I have managed to have xfreerdp(1) working.  But it seems that there is no configuration file.  Is there a way to pass all the parameters to the xfreerdp(1) instead of retyping them all the time?

Kindest regards,

M


----------



## dd_ff_bb (Oct 4, 2020)

Actually thats the first example in examples section of xfreerdp(1) man page:



> *EXAMPLES*
> *xfreerdp* *connection.rdp* */P: pwd123!* */f*
> Connect in fullscreen mode using a stored configuration
> _connection.rdp_ and the password _Pwd123!_



_Note: There should't be space between /P: and pwd123! section but it turns into smiley or emoji whatever they are called if i paste it without space. And no i dont know how to turn off that feature._


----------



## mefizto (Oct 4, 2020)

Hi dd-ff-bb,

as much as I appreciate your response, I understand the man page.  But, what I am asking is whether there is a way to pass the parameters to the command *instead of retyping them all the time*?

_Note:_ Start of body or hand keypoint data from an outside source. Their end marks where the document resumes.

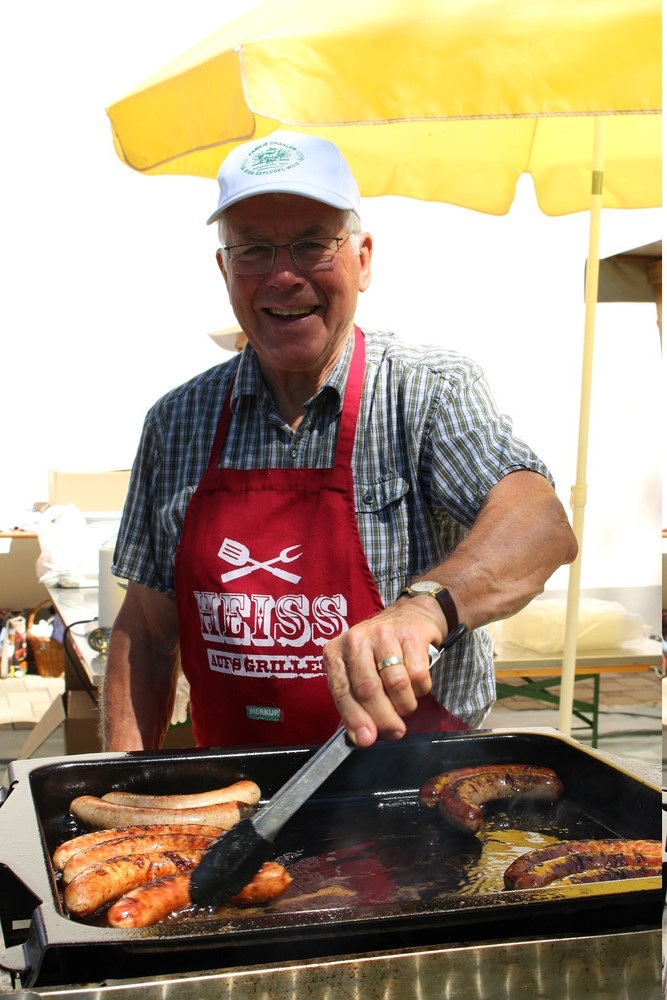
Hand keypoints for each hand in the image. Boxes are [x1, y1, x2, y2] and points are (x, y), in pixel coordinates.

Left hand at [322, 598, 445, 746]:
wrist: (411, 615)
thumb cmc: (380, 651)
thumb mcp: (359, 671)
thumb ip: (356, 702)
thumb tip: (361, 738)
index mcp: (336, 651)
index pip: (341, 690)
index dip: (354, 718)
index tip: (366, 740)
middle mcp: (356, 639)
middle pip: (368, 689)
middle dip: (383, 718)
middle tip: (395, 731)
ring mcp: (383, 634)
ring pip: (395, 684)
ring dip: (405, 705)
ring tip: (406, 705)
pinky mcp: (410, 634)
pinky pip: (418, 675)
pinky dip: (421, 689)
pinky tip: (417, 685)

I was thinking about wrapping it into a script, but was wondering, if there is a better way.
Kindest regards,
M


----------



## Bobi B. (Oct 5, 2020)

If you often use a set of command-line options, with only one or two being different, you can either wrap that in a shell script or use shell alias.


----------



## mefizto (Oct 6, 2020)

Hi Bobi B.,

thank you, I was thinking about the shell scruipt, but I have to look up the term "shell alias."

Kindest regards,

M


----------